Here is the backstory.

The Fourth Amendment to the Constitution was written to protect the quintessentially American right to be left alone. It was enacted in the aftermath of egregious violations of colonial privacy by British soldiers and agents.

The typical violation of privacy came in the form of British soldiers knocking on the door of a colonial home—or breaking it down—bearing a general warrant. A general warrant, issued by a secret court in London or by colonial courts here whose judges were loyal to the king, permitted the bearer to search wherever he wished and seize whatever he found.

The Fourth Amendment was ratified to force the government to focus its searches on evidence of crimes for which the government had probable cause, and to protect the privacy and security of “persons, houses, papers, and effects” by requiring search warrants before the government could invade any of them.

APPLY WHAT YOU READ —
a) Translate this sentence from the passage on the Fourth Amendment's origins into Spanish: "The Fourth Amendment to the Constitution was written to protect the quintessentially American right to be left alone."
b) Carry the passage on the Fourth Amendment's origins forward from its final sentence.

Bounding box coordinate data:
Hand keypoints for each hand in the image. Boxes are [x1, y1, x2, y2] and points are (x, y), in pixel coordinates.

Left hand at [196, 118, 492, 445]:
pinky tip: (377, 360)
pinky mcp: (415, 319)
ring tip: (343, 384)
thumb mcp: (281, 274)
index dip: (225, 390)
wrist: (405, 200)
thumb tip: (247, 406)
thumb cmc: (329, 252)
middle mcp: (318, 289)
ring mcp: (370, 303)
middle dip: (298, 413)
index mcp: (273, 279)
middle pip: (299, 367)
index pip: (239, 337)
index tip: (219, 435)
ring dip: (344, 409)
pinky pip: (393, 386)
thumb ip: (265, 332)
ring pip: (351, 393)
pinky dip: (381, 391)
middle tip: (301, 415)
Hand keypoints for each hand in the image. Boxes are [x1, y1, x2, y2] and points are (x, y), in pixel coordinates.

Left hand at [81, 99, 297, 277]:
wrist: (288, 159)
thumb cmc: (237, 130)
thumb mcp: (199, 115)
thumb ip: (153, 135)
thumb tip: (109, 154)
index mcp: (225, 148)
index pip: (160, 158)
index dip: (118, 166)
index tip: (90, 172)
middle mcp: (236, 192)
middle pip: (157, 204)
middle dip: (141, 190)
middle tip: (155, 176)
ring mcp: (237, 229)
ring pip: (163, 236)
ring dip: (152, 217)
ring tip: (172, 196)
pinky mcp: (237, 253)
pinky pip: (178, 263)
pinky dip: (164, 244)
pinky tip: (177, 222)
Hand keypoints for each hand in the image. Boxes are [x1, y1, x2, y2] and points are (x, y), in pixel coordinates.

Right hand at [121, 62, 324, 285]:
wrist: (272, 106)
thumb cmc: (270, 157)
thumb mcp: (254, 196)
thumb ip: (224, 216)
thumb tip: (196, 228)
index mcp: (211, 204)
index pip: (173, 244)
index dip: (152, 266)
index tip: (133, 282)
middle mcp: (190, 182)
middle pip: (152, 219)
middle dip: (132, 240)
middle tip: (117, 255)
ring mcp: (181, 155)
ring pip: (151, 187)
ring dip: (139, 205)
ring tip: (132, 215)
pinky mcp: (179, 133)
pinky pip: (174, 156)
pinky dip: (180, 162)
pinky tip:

YOUR WRITTEN ANSWERS —
a) La Cuarta Enmienda a la Constitución fue redactada para proteger el derecho quintaesencialmente estadounidense a que lo dejen a uno en paz.

b)
The warrants must be issued by a neutral judge, must be based on probable cause of crime sworn to under oath, and must specifically describe the place to be searched and the person or things to be seized.

In the early 1960s, the Supreme Court realized that the use of electronic surveillance was just as much a search as a physical search, and it required search warrants for the government to be able to use at trial whatever it learned from the surveillance. This is universally accepted today as the contemporary understanding of the Fourth Amendment. Yet, it applies only to searches by government agents or their use of evidence obtained from electronic surveillance. It does not pertain to informants.

Stated differently, the feds and the states need search warrants to bug your bedroom, your office or your cellphone, but they do not need a search warrant to threaten, bribe or employ your neighbor or colleague or brother-in-law to engage you in a conversation about personal behavior and then report the contents of that conversation to them.

The government’s argument is that you have waived your right to privacy by trusting the person to whom you were speaking, and that waiver obviates the need for a search warrant.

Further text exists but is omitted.